Marseille intends to make housing one of its priority projects.
The Minister Delegate for Housing, Olivier Klein, gave the green light on Tuesday to a rent control in the second city of France, a measure strongly desired by the left-wing municipality to fight against housing difficulties.
"I received the file last Thursday" and "I want to say here my agreement that we can regulate rents in Marseille", declared the minister at the end of the first estates general of housing, assuring that this request will be " a priority” of his administration.
Rents are already regulated in Paris and in 18 municipalities of Seine-Saint-Denis as well as in Lille, Montpellier, Bordeaux, Lyon and Villeurbanne.
Read alsoRent control: why new cities in Île-de-France could get started
The Aix-Marseille-Provence metropolis led by Martine Vassal (Les Républicains) has submitted a file which provides for supervision only in Marseille, and not in the 91 other municipalities of the community, some of which, like Cassis, are popular seaside resorts.
Here she responds favorably to a repeated request from the mayor of Marseille, Benoît Payan.
The metropolis, she fears that such a measure "will come to seize up the system even more" and in particular construction while Marseille has 40,000 slums and as many requests for social housing pending.
Several deadly tragedies of unsanitary housing
With these Estates General, the left-wing municipality showed that after schools, it wanted to carry the housing project which is not its direct competence, after several fatal tragedies of unsanitary housing.

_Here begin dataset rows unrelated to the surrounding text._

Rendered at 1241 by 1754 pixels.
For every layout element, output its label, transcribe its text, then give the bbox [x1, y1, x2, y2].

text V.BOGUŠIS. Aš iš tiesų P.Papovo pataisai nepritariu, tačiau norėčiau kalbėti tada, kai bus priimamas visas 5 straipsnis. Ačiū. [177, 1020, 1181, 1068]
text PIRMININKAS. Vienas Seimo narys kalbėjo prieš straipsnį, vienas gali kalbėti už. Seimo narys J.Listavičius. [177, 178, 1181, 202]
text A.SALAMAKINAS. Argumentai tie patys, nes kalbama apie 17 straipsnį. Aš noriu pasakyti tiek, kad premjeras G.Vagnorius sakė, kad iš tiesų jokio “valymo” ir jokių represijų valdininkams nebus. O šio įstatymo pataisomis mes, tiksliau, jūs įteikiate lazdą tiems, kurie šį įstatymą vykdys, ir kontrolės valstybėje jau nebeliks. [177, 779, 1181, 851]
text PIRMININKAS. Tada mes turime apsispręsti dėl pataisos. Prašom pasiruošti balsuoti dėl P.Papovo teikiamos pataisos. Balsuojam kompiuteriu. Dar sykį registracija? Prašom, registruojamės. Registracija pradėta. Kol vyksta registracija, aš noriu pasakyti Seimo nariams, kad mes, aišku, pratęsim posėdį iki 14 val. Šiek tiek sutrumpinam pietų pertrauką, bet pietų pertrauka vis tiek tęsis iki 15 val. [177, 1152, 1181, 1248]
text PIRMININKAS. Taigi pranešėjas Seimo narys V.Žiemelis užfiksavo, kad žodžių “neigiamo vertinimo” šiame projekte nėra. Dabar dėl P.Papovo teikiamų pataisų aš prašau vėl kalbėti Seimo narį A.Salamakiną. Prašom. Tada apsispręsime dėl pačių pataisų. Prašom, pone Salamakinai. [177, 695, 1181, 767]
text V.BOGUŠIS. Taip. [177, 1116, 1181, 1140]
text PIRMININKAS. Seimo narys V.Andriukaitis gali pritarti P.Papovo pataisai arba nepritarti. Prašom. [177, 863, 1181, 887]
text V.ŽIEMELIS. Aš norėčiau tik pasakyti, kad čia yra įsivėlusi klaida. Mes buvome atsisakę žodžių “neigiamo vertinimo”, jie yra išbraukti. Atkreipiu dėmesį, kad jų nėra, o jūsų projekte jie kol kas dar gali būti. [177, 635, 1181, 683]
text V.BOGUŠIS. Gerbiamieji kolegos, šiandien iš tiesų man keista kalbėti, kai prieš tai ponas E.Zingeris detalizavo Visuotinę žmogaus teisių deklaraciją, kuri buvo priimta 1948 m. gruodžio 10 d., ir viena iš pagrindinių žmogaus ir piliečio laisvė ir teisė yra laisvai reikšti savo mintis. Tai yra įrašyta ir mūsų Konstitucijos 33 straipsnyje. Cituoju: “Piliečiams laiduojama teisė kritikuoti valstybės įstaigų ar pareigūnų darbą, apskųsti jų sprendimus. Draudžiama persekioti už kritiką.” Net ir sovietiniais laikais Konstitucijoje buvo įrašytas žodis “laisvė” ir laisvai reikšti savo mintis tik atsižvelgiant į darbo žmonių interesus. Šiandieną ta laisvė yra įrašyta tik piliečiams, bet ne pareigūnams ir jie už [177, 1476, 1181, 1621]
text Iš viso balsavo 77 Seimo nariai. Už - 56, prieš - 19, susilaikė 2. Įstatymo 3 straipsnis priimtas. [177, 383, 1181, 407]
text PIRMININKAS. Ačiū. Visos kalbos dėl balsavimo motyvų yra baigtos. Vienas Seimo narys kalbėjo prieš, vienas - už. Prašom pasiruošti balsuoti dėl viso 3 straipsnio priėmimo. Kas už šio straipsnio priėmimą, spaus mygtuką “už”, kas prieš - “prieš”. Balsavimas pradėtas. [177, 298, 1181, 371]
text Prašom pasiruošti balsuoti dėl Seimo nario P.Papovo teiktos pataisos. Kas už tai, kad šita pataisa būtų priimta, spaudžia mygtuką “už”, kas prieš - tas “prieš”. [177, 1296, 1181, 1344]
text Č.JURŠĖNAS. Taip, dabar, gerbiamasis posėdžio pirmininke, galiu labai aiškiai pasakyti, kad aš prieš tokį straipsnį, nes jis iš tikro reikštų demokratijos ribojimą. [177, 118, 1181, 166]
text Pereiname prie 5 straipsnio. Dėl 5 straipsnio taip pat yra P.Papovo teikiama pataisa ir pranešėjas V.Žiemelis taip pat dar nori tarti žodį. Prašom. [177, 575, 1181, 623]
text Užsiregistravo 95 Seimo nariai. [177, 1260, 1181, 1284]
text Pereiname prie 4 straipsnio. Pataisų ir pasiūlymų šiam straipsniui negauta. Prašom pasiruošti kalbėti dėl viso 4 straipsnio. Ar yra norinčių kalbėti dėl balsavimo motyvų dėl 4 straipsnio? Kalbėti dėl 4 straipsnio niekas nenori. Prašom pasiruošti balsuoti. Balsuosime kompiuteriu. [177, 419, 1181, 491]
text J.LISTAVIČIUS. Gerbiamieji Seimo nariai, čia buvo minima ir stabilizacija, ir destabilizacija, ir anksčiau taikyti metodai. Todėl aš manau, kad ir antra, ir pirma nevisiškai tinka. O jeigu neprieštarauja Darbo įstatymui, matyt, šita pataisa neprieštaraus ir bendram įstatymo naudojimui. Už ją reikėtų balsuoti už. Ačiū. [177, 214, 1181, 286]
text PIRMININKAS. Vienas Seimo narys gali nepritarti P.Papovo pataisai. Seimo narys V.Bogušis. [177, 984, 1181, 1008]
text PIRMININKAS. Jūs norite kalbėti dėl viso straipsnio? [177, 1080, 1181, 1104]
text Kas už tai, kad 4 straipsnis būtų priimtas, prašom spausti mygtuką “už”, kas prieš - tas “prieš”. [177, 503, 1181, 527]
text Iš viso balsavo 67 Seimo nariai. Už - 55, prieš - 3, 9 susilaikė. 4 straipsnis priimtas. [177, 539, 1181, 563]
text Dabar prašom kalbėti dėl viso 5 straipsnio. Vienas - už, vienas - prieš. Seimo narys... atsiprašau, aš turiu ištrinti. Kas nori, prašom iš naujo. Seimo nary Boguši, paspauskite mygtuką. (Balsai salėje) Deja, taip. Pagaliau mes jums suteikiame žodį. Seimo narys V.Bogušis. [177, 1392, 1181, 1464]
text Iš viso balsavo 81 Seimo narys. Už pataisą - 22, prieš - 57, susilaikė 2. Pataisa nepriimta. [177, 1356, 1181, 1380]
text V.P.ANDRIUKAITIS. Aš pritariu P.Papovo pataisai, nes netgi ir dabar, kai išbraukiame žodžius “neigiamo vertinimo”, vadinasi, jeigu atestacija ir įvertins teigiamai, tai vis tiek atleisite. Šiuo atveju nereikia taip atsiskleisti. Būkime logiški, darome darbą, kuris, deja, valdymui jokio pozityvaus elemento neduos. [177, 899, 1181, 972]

In 2018, two dilapidated buildings collapsed on rue d'Aubagne, in the city center, killing eight people.
Even more recently, in 2021, a fire in a degraded and squatted city, the Flamingos, killed three people.
It is “a moment of changeover in the mandate”, estimated the deputy mayor Patrick Amico.
“We are ready for a reinforced and unprecedented cooperation between our two institutions”, added the vice-president of the metropolis for Housing, David Ytier.
About thirty proposals thus emerged from these two days of consultation.
Read also“The ground almost collapsed”: in Marseille, they tell of their life in unsanitary housing
Among them, the "rental permit" - a device which makes it possible to check that the accommodation is up to standard - for the moment tested around Rue d'Aubagne, could be extended to other central districts.
However, the cornerstone of this subject is still missing, the Local Housing Plan (PLH) 2023-2028 – a crucial tool for establishing the housing strategy in a territory – which the metropolis promises to detail at the start of 2023.
A priori, communities would commit to an annual rate of construction of 11,000 housing units, of which approximately 40% in Marseille.
A territorial rebalancing is also necessary in this territory notoriously known for its shortcomings in terms of social housing.